Fewer than 40K advisors joined BD industry in 2019
While the vast majority of financial advisors are still registered with FINRA, the organization is losing even more traction with the broker-dealer channel.
Fewer than 40,000 reps joined the brokerage industry last year — the lowest number of FINRA registrations since at least 2005, the earliest year included in FINRA's report. That year there were more than 63,000 new entrants.
Even as fewer reps register, a steady flow of planners is exiting. More than 44,000 advisors dropped their FINRA licenses in 2019. While that number has been falling since 2016, when over 47,000 brokers left the brokerage industry, it’s still outpacing the number of reps entering.
The decline in registrations signals the increasing popularity of the fee-only model, as financial services giants build out — or buy — RIA channels and huge-AUM teams jump to independence.
Over the last few months alone, LPL Financial and Raymond James reeled in teams that oversaw $12 billion and $4 billion, respectively. Wirehouses have been losing a steady stream of advisors to the independent channel.
“We've seen the marketplace, not only in the RIA market, but the independent broker-dealer channel growing very quickly,” says Kelly Ryan, head of independent wealth management at State Street.
Ryan’s team, which leads the asset manager’s distribution efforts with IBDs, RIAs and custodians, is now about the same size as the group at State Street that targets the regional BDs and wirehouses, she says.
However, most SEC-registered independent financial advisors still have Series 7 licenses. Only 9% of financial advisors are registered with the SEC alone, slightly up from 8% in 2017, according to FINRA’s first industry snapshot. The dual-registered model is more preferred , with 43% of advisors registered with both the SEC and FINRA. About 91% of financial advisors are registered with FINRA in some capacity, according to the regulator, although this doesn’t include state-registered advisors.
Some advisors, however, are wary of what they perceive as conflicts of interest at dually registered firms. For instance, former advisors from IBD Northwestern Mutual, which ties advisor compensation to insurance sales, say firm policies jeopardized their fiduciary responsibility to clients, although the company says they do not and that its integrated compensation grid reflects the role played by insurance and investments in providing for financial security.
The impact of 12b-1 fees, revenue sharing and affiliated fund family relationships on advisory services can be problematic in the dually registered model, according to academic research by Northeastern University Professor Nicole Boyson.
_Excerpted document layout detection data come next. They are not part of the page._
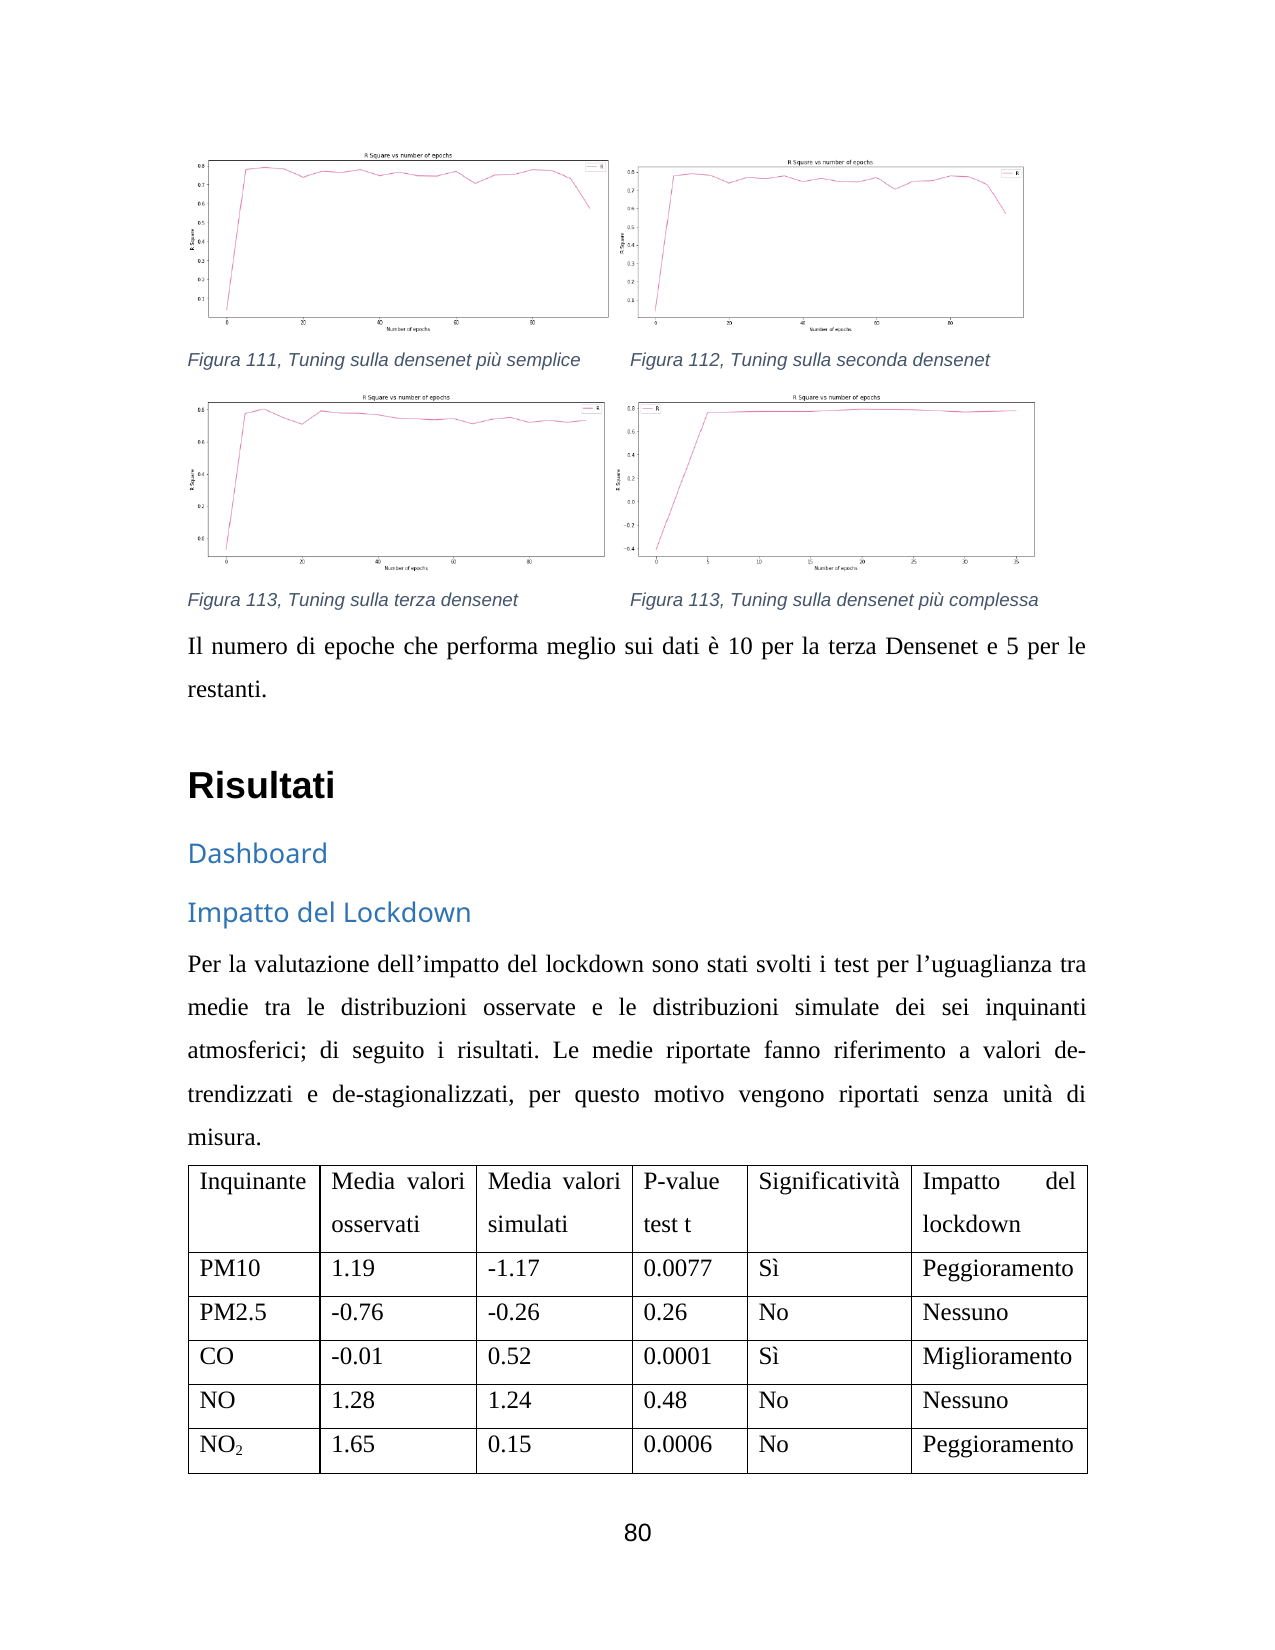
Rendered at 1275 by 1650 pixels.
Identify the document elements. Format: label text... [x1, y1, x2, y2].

table_cell No [748, 1297, 911, 1340]
table_cell 0.48 [633, 1385, 747, 1428]
table_cell Nessuno [912, 1297, 1087, 1340]
table_cell 0.26 [633, 1297, 747, 1340]
table_cell -0.26 [477, 1297, 632, 1340]
picture [617, 156, 1026, 335]
table_cell -0.01 [321, 1341, 476, 1384]
table_header Significatività [748, 1166, 911, 1252]
table_cell 1.28 [321, 1385, 476, 1428]
table_cell CO [189, 1341, 319, 1384]
table_cell PM2.5 [189, 1297, 319, 1340]
table_cell No [748, 1385, 911, 1428]
table_cell NO [189, 1385, 319, 1428]
table_cell Miglioramento [912, 1341, 1087, 1384]
picture [187, 150, 611, 335]
text Il numero di epoche che performa meglio sui dati è 10 per la terza Densenet e 5 per le restanti. [187, 631, 1087, 703]
picture [187, 391, 607, 574]
table_header Media valori simulati [477, 1166, 632, 1252]
table_header P-value test t [633, 1166, 747, 1252]
text Figura 111, Tuning sulla densenet più semplice Figura 112, Tuning sulla seconda densenet [187, 349, 1087, 370]
picture [613, 391, 1037, 574]
table_cell Nessuno [912, 1385, 1087, 1428]
table_cell 0.0077 [633, 1253, 747, 1296]
text Per la valutazione dell’impatto del lockdown sono stati svolti i test per l’uguaglianza tra medie tra le distribuzioni osservate e le distribuzioni simulate dei sei inquinanti atmosferici; di seguito i risultati. Le medie riportate fanno riferimento a valori de-trendizzati e de-stagionalizzati, per questo motivo vengono riportati senza unità di misura. [187, 949, 1087, 1151]
table_cell 0.52 [477, 1341, 632, 1384]
subtitle Impatto del Lockdown [187, 894, 1087, 931]
table_cell 1.65 [321, 1429, 476, 1472]
table_cell 1.19 [321, 1253, 476, 1296]
table_header Inquinante [189, 1166, 319, 1252]
subtitle Risultati [187, 763, 1087, 807]
table_cell Peggioramento [912, 1253, 1087, 1296]
table_cell -0.76 [321, 1297, 476, 1340]
table_cell Sì [748, 1341, 911, 1384]
table_cell NO2 [189, 1429, 319, 1472]
table_cell 0.0001 [633, 1341, 747, 1384]
text Figura 113, Tuning sulla terza densenet Figura 113, Tuning sulla densenet più complessa [187, 588, 1087, 610]
subtitle Dashboard [187, 834, 1087, 871]
table_cell 0.15 [477, 1429, 632, 1472]
table_cell 0.0006 [633, 1429, 747, 1472]
table_cell Sì [748, 1253, 911, 1296]
table_cell No [748, 1429, 911, 1472]
table_header Media valori osservati [321, 1166, 476, 1252]
table_cell Peggioramento [912, 1429, 1087, 1472]
table_cell 1.24 [477, 1385, 632, 1428]
table_cell -1.17 [477, 1253, 632, 1296]
table_header Impatto del lockdown [912, 1166, 1087, 1252]
table_cell PM10 [189, 1253, 319, 1296]
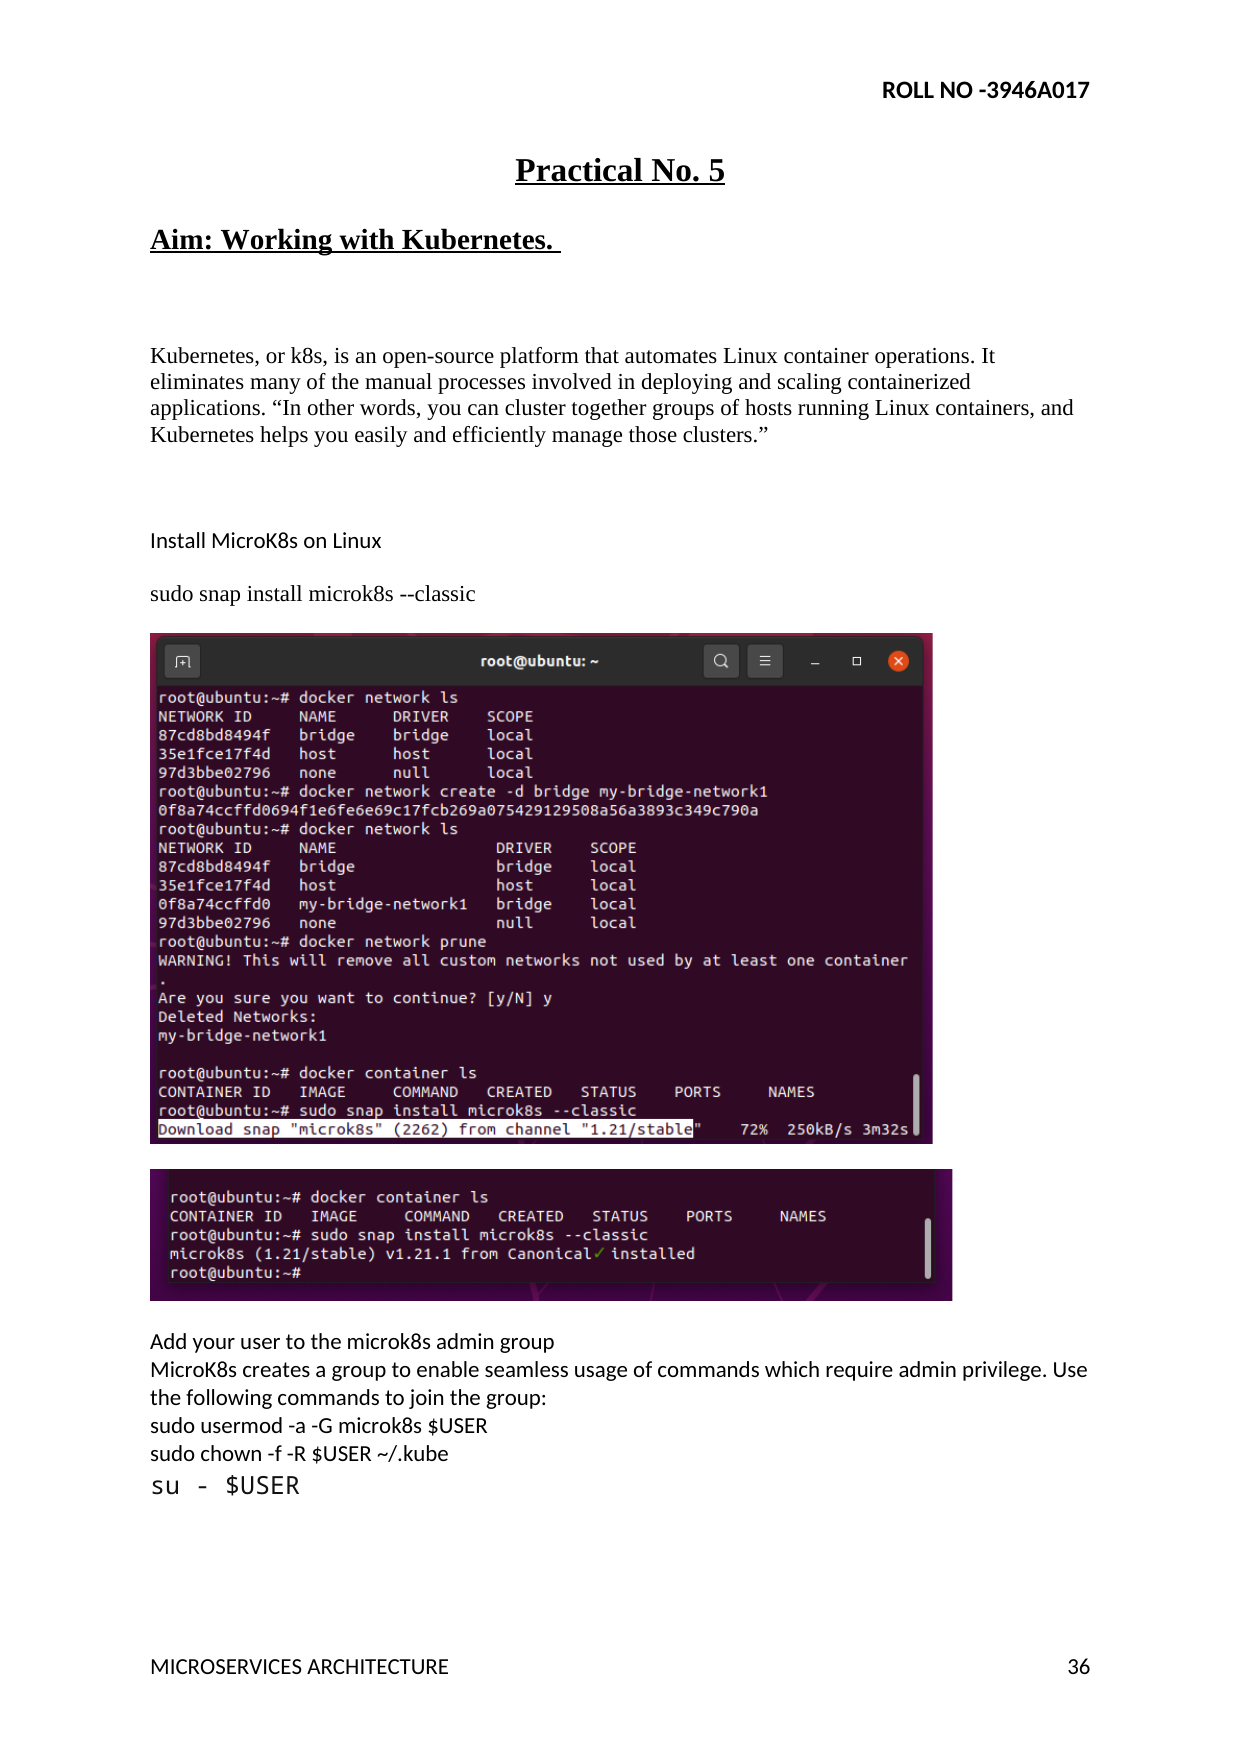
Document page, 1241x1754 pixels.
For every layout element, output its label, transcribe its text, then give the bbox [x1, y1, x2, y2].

text su - $USER [150, 1467, 1090, 1502]
text sudo chown -f -R $USER ~/.kube [150, 1439, 1090, 1467]
picture [150, 1169, 953, 1301]
text Add your user to the microk8s admin group [150, 1327, 1090, 1355]
text MicroK8s creates a group to enable seamless usage of commands which require admin privilege. Use the following commands to join the group: [150, 1355, 1090, 1411]
text Aim: Working with Kubernetes. [150, 222, 1090, 255]
text sudo usermod -a -G microk8s $USER [150, 1411, 1090, 1439]
text sudo snap install microk8s --classic [150, 581, 1090, 607]
text Practical No. 5 [150, 150, 1090, 188]
text Kubernetes, or k8s, is an open-source platform that automates Linux container operations. It eliminates many of the manual processes involved in deploying and scaling containerized applications. “In other words, you can cluster together groups of hosts running Linux containers, and Kubernetes helps you easily and efficiently manage those clusters.” [150, 342, 1090, 447]
text Install MicroK8s on Linux [150, 526, 1090, 554]
picture [150, 633, 933, 1144]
These concerns, in part, are driving advisors’ move to a fee-only model. To meet demand, firms including Commonwealth Financial Network and Cambridge Investment Research are boosting their RIA offerings.
Goldman Sachs acquired custodian Folio Financial. The deal followed its acquisition of the RIA United Capital.
But the diminished number of broker-dealer registrants may impact FINRA’s annual revenue, as the regulator makes money off of charges including per-rep fees. Earlier this year FINRA said it would raise its member fees, although it didn’t specify which ones. The change would happen incrementally, and not until at least 2022, according to the regulatory agency.